*TASK TO CARRY OUT*:
Your answer must be the line holding "Task: Read the" followed by every later line through the end of the entries, exactly as written.

Saved data entries
_____

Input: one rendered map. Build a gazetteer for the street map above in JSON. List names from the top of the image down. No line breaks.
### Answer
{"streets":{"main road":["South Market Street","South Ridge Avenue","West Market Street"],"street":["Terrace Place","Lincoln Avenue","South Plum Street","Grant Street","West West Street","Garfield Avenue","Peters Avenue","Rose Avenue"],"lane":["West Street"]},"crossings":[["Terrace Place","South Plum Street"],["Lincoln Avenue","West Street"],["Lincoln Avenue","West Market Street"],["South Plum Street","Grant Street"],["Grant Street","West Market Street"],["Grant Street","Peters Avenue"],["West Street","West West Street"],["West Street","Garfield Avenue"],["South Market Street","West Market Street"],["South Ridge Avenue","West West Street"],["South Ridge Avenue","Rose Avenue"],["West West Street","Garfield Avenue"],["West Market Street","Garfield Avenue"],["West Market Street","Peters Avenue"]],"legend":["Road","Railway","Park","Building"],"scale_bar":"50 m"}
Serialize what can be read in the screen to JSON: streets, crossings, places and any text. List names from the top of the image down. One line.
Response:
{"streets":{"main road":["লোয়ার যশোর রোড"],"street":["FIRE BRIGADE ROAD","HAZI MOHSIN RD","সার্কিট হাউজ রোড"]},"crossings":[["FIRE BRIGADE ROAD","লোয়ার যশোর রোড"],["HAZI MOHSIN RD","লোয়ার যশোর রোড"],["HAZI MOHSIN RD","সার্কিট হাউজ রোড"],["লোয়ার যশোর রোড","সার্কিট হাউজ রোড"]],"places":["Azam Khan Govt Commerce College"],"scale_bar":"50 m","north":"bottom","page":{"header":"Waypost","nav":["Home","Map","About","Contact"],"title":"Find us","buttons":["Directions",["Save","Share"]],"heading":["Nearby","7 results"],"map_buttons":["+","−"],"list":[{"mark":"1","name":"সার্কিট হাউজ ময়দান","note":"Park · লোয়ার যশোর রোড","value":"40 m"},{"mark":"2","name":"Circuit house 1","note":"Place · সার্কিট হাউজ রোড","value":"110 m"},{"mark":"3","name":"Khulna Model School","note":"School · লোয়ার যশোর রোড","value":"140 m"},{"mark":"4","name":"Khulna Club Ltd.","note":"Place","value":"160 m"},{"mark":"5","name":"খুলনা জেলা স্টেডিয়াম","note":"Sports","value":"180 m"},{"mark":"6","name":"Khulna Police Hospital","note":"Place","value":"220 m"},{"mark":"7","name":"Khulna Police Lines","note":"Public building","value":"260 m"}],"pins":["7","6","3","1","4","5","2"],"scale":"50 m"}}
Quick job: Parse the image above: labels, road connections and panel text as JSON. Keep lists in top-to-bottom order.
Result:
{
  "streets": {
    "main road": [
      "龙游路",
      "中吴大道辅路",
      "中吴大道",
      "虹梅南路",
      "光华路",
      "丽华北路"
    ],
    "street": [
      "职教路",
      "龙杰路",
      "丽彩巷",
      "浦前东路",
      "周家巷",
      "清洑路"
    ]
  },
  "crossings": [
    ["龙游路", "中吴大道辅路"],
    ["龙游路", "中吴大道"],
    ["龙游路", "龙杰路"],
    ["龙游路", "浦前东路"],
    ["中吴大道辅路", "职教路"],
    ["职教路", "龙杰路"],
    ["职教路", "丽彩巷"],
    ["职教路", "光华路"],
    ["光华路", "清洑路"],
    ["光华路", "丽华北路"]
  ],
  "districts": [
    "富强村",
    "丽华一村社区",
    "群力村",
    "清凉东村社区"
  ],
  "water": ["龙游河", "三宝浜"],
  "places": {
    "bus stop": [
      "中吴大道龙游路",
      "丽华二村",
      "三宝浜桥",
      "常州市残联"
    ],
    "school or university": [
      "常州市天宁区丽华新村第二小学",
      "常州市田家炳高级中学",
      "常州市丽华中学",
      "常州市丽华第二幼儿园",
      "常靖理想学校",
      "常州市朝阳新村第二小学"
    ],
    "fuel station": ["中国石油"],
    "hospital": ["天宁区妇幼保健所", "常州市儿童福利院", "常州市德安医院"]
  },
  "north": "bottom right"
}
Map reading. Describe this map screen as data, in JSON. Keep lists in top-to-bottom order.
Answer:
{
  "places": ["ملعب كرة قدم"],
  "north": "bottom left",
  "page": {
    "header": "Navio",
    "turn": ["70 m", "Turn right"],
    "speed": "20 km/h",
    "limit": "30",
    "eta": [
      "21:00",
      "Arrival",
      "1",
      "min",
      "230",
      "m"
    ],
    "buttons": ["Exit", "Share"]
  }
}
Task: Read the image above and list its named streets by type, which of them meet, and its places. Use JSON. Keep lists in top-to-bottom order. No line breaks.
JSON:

_____

*THE ANSWER*:
Task: Read the image above and list its named streets by type, which of them meet, and its places. Use JSON. Keep lists in top-to-bottom order. No line breaks.
JSON:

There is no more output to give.